Igual que Petkoff, García Márquez también siguió haciendo periodismo mientras su salud se lo permitió, pero fue reduciendo al mínimo su intervención en la vida política internacional, y se cuidó en extremo de opinar sobre el proceso político venezolano que siguió al ascenso de Hugo Chávez al poder.

El abogado y politólogo colombiano José Luis Ramírez León, testigo de excepción del proceso por sus años como ejecutivo de la CAF en Caracas, amigo de ambos, sostiene que fue la amistad con Teodoro lo que impidió que Gabo intimara y ni siquiera se acercara a Chávez, tal y como se lo había recomendado Fidel. Sin embargo, no hay que olvidar que en diciembre de 1998 publicó en el diario El Universal de Caracas, bajo el título de ‘El enigma de los dos Chávez’, una entrevista que le hizo al presidente electo en un viaje de regreso de La Habana en un vuelo privado.

Con la maestría y agudeza que le caracterizaban, el nobel de Aracataca escribió un texto signado por la sospecha que le producía aquel hombre militar de carrera que, por sus respuestas y relatos, parecía ser dos personas distintas empaquetadas en una sola. Al final cerró su texto con una interrogante que ha sido citada cientos de veces.

Escribió: “Mientras (Hugo Chávez) se alejaba entre sus escoltas de militares condecorados y amigos de la primera hora, me estremeció la inspiración de que había viajado y conversado a gusto con dos hombres opuestos. Uno a quien la suerte empedernida le ofrecía la oportunidad de salvar a su país. Y el otro, un ilusionista que podía pasar a la historia como un déspota más”.

Petkoff tenía razones personales suficientes para pensar, como lo sugiere Gabo en la segunda opción de su entrevista final, que estaban ante alguien que pasaría a la historia como un déspota más.
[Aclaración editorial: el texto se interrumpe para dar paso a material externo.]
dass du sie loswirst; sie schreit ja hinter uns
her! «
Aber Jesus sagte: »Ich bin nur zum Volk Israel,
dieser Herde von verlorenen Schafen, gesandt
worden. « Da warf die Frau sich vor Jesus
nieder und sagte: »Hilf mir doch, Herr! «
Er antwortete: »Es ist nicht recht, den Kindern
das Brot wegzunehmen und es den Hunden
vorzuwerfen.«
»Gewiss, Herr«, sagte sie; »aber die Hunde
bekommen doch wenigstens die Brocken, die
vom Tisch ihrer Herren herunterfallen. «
Los últimos años de su vida fueron los de un hombre perseguido, censurado, vilipendiado y enjuiciado por la cúpula de poder militarista del Socialismo del siglo XXI.

En el año 2015 recibió el Premio Ortega y Gasset, otorgado por el diario El País, pero no pudo viajar a España a recibirlo porque, por órdenes del teniente coronel Diosdado Cabello, tenía prohibición de salida del país. Su también amigo Felipe González lo recibió por él y cruzó luego el océano para entregárselo en su modesto apartamento del este de Caracas.

Petkoff falleció a la edad de 86 años, el miércoles 3 de octubre de 2017. Pero mucho antes de retirarse de la vida pública le ofreció a su entrañable amigo colombiano una respuesta precisa a sus dudas de diciembre de 1998: “Chávez es un sicópata, que no es lo mismo decir que es un loco”.

Era una amistad sin fronteras.

Publicado originalmente en El Tiempo de Colombia.